**WHAT YOU ARE ASKED TO DO**
Look for "right" in each line of the entries, and return the matching lines.

Records from a data collection
------

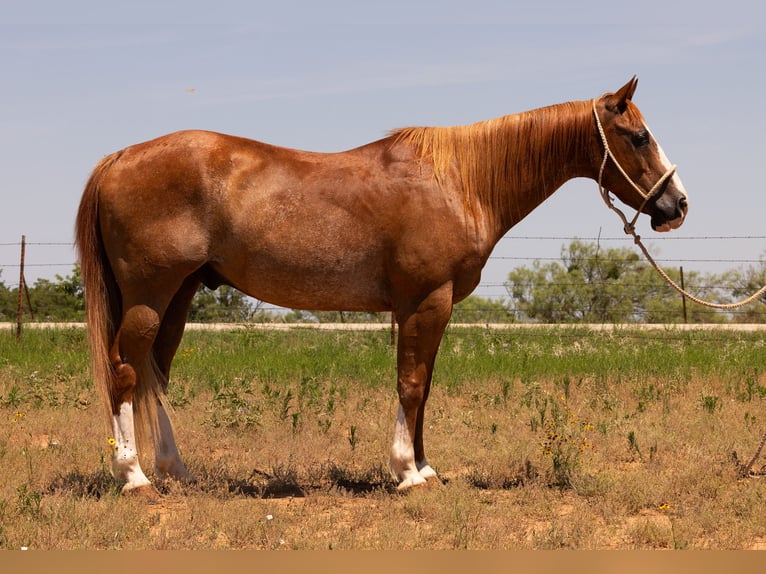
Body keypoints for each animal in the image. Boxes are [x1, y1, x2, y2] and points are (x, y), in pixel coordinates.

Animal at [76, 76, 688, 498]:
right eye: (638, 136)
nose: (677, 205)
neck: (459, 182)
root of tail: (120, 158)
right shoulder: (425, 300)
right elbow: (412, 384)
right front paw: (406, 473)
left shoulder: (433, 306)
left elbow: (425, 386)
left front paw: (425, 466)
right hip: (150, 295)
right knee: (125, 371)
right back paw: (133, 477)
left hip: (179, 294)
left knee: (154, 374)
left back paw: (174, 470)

------

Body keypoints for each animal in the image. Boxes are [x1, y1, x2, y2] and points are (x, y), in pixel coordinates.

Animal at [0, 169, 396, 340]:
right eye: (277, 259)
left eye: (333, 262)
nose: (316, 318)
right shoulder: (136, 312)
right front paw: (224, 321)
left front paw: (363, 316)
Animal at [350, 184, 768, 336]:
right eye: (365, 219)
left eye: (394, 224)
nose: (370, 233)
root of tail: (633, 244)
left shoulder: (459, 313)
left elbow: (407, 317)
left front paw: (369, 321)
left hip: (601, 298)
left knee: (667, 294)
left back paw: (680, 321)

------

**RESULT FOR THIS EXERCISE**
right eye: (638, 136)
right shoulder: (425, 300)
right elbow: (412, 384)
right front paw: (406, 473)
right hip: (150, 295)
right knee: (125, 371)
right back paw: (133, 477)
right eye: (277, 259)
right shoulder: (136, 312)
right front paw: (224, 321)
right eye: (365, 219)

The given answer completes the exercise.